17 March 2009

Pemilihan Kepala Daerah dan Amendemen Kelima

Published by Indonesian Media

Koran Tempo, 13 October 2004


Refly Harun

Peneliti Pusat Studi Hukum Tatanegara Universitas Indonesia


Reformasi konstitusi atau atau amandemen konstitusi telah menghilang dari wacana publik setelah ditetapkannya Perubahan Keempat UUD 1945 pada Sidang MPR Tahun 2002. Sekalipun kemudian MPR membentuk Komisi Konstitusi untuk menunaikan amanat ST MPR 2002 dan ST MPR 2003, publik sepertinya sudah tidak bergairah lagi membicakan isu amandemen. Terlebih ada isu lain yang lebih seksi, yaitu Pemilu 2004. Bisa dibilang, segenap energi publik hanya diarahkan pada pernak-pernik pemilu dan akrobat-akrobat politik yang mengiringinya.


Kini, setelah prosesi pemilu berakhir, ada baiknya memikirkan kembali tentang kelanjutan reformasi konstitusi. Ada problem-problem objektif kenegaraan yang menuntut penyelesaian melalui perubahan konstitusi, tidak cukup dengan perubahan undang-undang, apalagi peraturan di bawahnya lagi. Pemilihan langsung kepala daerah (pilkadal) adalah contoh kasus betapa amandemen menjadi sebuah kemestian.

Pada 29 September lalu, pada saat injury time karena dua hari lagi akan berakhir masa tugasnya, DPR periode 1999-2004 telah menyetujui perubahan UU Nomor 22 Tahun 1999 tentang Pemerintahan Daerah, atau yang lazim disebut dengan UU Otonomi Daerah (UU Otda). Salah satu butir terpenting adalah diadopsinya instrumen pilkadal. Instrumen ini melengkapi instrumen pemilihan presiden secara langsung yang sudah diadopsi bahkan di tingkat konstitusi.


Membaca aturan-aturan pilkadal dalam UU Otda yang baru itu, terasa betul ada problem-problem konstitusional yang memang tidak mungkin terpecahkan hanya dengan pengaturan di tingkat undang-undang.

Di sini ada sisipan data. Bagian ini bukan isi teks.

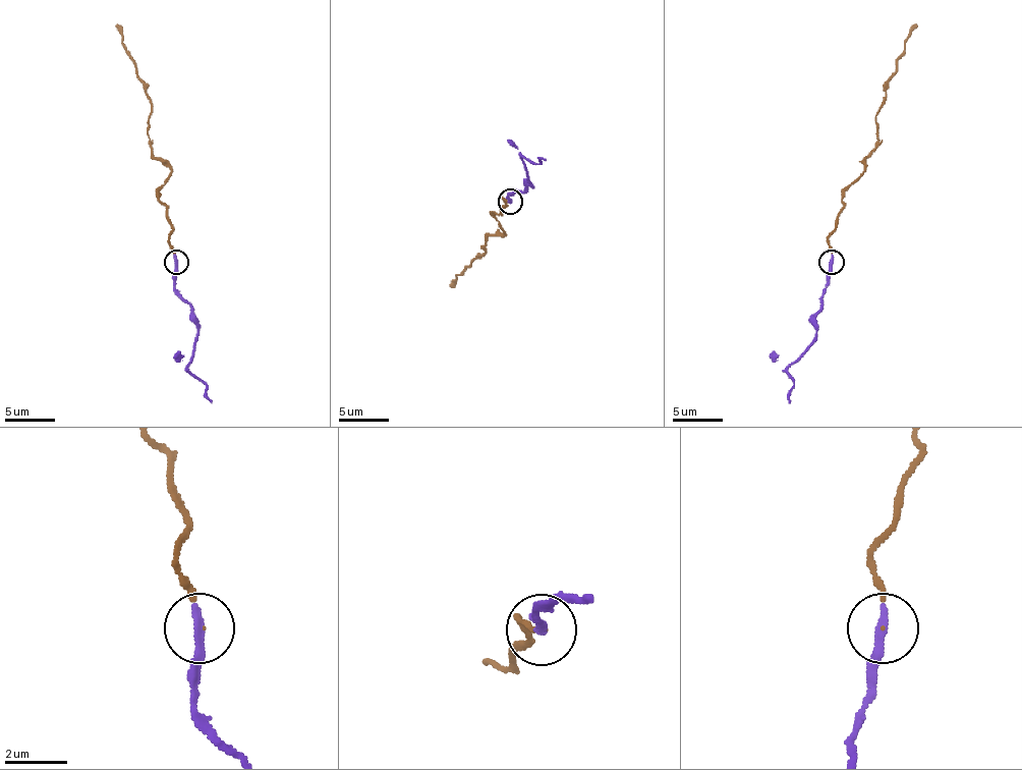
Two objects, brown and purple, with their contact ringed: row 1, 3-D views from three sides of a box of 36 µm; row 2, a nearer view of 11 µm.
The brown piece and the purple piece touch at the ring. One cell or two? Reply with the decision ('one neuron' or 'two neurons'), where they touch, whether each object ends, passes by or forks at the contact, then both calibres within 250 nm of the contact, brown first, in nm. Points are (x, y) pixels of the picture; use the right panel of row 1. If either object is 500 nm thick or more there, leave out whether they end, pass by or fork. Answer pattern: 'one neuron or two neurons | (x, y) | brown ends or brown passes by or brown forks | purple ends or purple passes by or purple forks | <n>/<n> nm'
one neuron | (832, 262) | brown ends | purple ends | 40/280 nm

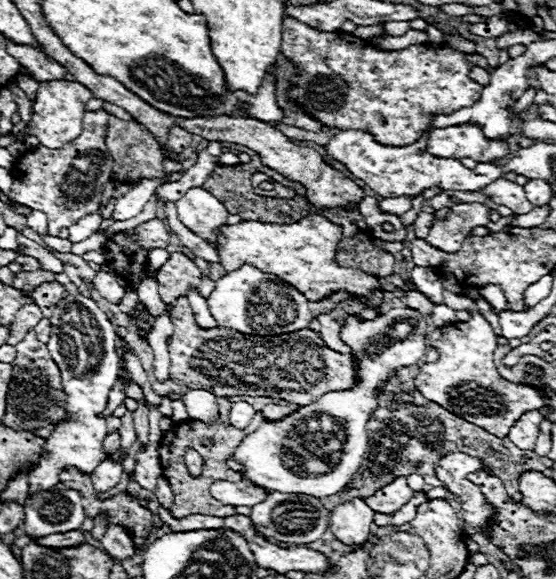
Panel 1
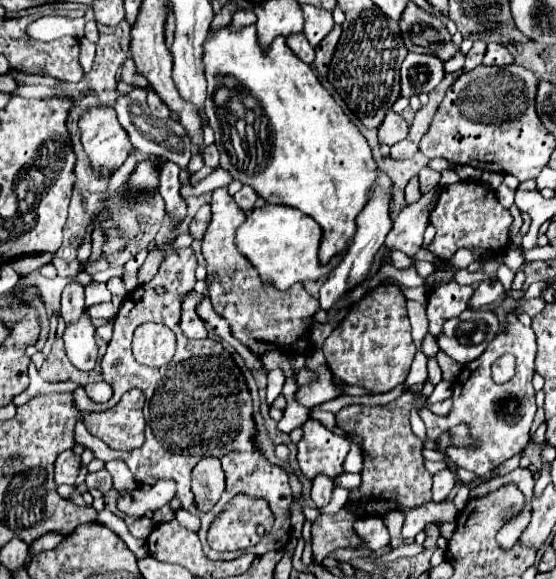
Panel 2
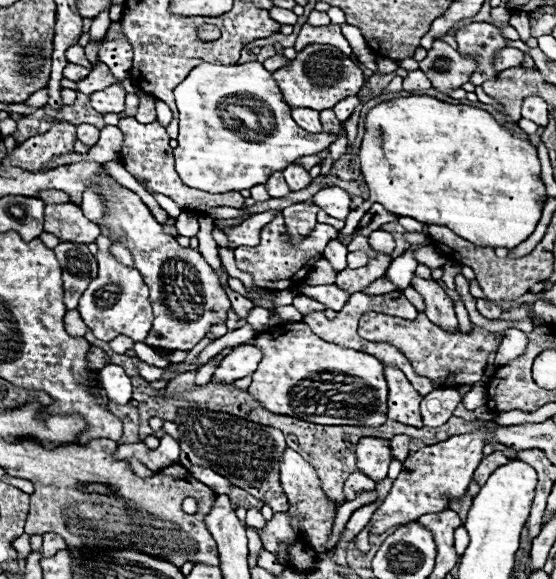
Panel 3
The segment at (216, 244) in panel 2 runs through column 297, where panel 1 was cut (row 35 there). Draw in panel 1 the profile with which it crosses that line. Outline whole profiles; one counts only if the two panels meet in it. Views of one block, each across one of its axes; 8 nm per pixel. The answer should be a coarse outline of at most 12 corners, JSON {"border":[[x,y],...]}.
{"border":[[292,16],[288,98],[408,146],[482,86],[458,50],[376,50]]}

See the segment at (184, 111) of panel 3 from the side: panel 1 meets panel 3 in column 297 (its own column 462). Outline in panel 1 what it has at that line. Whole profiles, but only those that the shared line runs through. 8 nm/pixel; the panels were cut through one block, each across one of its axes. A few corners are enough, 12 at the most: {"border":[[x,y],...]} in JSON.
{"border":[[458,124],[428,130],[436,158],[496,162],[508,140],[490,140],[480,126]]}

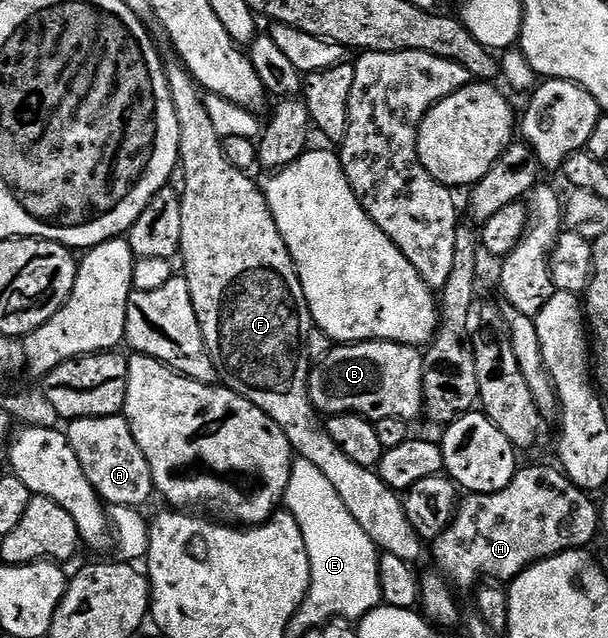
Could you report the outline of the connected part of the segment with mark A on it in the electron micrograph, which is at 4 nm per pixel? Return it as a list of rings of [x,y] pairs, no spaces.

Atau dengan kata lain, pengaturan di tingkat undang-undang berada pada posisi maju kena mundur kena karena konstitusi amandemen telah menciptakan beragam jebakan. Jebakan tersebut terlihat antara lain melalui pengaturan mengenai penyelenggara pemilu, pengajuan sengketa hasil pemilu, dan pemberhentian kepala daerah.

***


Isu utama yang menonjol selama proses perubahan UU Otda adalah, masuk dalam rezim manakah pengaturan tentang pilkadal, apakah rezim pemilu ataukah rezim pemerintahan daerah. Bila rezim pemilu, acuannya jelas Pasal 22E Perubahan Ketiga UUD 1945. Tetapi bila rezim pemerintahan daerah, yang harus dijadikan landasan adalah Pasal 18 Perubahan Kedua UUD 1945, terutama Pasal 18 ayat (5).

Bila pemilu presiden/wakil presiden, anggota DPR, anggota DPD, dan bahkan para anggota DPRD (baik tingkat provinsi maupun kota/kabupaten) masuk dalam rezim pemilu, sudah selayaknya pilkadal pun masuk dalam ranah yang sama. Bukankah gubernur/walikota/bupati adalah eksekutif atau kepala daerah yang nantinya akan bekerja sama dengan DPRD dalam menjalankan roda pemerintahan daerah.


Konsekuensi masuk pada rezim pemilu adalah penyelenggaraan pemilu dilakukan oleh Komisi Pemilihan Umum (KPU) yang menurut UUD 1945 bersifat nasional, tetap, dan mandiri. Konsekuensi lain, sengketa hasil pemilu harus disampaikan kepada Mahkamah Konstitusi (MK). Demikian pula dalam hal pemberhentian kepala daerah, harus pula melibatkan MK sebagai analogi dari pemberhentian (impeachment) terhadap presiden yang juga sudah diatur di tingkat konstitusi.


Jebakan konstitusi mencuat karena UUD 1945 mengartikan pemilu sebagai instrumen untuk memilih (1) anggota DPR, (2) anggota DPD, (3) presiden dan wakil presiden, dan (4) anggota DPRD, tidak termasuk pemilihan kepala daerah. Ikhwal pemilihan kepala daerah diatur dalam pasal tentang pemerintahan daerah yang ditetapkan pada amandemen kedua konstitusi (2000). Sedangkan pasal tentang pemilu baru ditetapkan satu tahun kemudian melalui perubahan ketiga (2001).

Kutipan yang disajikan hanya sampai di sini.